**EXERCISE DIRECTIONS:**
Count the lines in the records that hold the string "Right". Only the number should be given.

[Stored data]
◆ ◆ ◆ ◆

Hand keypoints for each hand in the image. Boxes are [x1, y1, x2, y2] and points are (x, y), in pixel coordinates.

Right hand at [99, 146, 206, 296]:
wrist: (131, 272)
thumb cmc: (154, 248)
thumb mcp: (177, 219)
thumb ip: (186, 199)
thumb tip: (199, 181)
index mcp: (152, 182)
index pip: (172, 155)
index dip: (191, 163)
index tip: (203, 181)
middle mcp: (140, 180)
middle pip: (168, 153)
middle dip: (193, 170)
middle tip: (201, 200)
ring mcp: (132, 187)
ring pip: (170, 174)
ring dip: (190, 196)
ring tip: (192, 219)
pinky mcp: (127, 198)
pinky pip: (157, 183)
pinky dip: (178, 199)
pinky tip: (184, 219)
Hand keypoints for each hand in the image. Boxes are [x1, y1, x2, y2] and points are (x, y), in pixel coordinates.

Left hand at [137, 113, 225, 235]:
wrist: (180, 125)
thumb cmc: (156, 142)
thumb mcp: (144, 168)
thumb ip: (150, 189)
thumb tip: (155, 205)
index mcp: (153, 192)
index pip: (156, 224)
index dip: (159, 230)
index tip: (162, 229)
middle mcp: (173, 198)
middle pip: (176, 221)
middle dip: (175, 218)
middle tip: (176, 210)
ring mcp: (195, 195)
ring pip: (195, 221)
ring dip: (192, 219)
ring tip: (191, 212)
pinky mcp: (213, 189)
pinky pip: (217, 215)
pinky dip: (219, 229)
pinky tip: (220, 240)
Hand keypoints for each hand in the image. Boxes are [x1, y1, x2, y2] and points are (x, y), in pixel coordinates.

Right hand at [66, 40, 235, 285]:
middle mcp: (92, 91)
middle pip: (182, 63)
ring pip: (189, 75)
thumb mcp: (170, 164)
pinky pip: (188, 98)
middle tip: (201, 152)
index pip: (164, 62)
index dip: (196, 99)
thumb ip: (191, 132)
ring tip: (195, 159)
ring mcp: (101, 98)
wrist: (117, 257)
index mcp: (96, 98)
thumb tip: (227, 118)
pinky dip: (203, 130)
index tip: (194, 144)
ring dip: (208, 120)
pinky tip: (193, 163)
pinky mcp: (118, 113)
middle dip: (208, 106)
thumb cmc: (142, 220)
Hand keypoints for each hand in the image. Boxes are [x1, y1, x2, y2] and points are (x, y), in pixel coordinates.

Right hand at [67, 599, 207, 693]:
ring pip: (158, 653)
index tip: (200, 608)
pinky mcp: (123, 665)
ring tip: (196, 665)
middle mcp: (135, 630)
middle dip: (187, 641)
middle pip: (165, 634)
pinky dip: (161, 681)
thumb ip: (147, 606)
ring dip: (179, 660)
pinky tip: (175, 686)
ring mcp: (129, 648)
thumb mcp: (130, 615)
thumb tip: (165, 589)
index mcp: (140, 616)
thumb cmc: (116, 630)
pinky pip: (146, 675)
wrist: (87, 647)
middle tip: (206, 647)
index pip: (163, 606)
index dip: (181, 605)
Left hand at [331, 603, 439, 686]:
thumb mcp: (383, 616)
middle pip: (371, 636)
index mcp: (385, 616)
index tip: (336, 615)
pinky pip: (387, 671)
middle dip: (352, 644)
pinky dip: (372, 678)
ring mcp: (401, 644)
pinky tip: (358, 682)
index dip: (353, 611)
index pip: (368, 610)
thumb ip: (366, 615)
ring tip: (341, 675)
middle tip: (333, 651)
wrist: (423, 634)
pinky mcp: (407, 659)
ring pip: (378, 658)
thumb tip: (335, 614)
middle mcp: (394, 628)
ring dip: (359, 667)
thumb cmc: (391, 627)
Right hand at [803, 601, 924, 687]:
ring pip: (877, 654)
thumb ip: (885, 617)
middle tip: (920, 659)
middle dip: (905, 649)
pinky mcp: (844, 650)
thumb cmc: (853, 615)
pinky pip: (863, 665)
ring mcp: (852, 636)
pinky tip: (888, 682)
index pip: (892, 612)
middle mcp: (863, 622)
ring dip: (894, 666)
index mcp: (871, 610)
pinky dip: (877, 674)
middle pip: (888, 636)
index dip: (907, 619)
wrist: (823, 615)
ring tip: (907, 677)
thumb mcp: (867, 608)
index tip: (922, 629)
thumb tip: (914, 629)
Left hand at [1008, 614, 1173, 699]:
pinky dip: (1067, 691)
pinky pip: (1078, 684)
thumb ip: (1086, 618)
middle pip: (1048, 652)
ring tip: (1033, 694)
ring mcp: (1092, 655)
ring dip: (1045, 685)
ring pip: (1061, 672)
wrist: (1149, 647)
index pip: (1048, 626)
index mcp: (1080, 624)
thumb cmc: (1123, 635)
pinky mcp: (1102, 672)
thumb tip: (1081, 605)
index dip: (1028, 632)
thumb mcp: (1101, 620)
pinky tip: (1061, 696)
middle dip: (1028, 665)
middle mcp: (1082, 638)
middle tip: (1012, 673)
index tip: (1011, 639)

◆ ◆ ◆ ◆

**THE ANSWER:**
4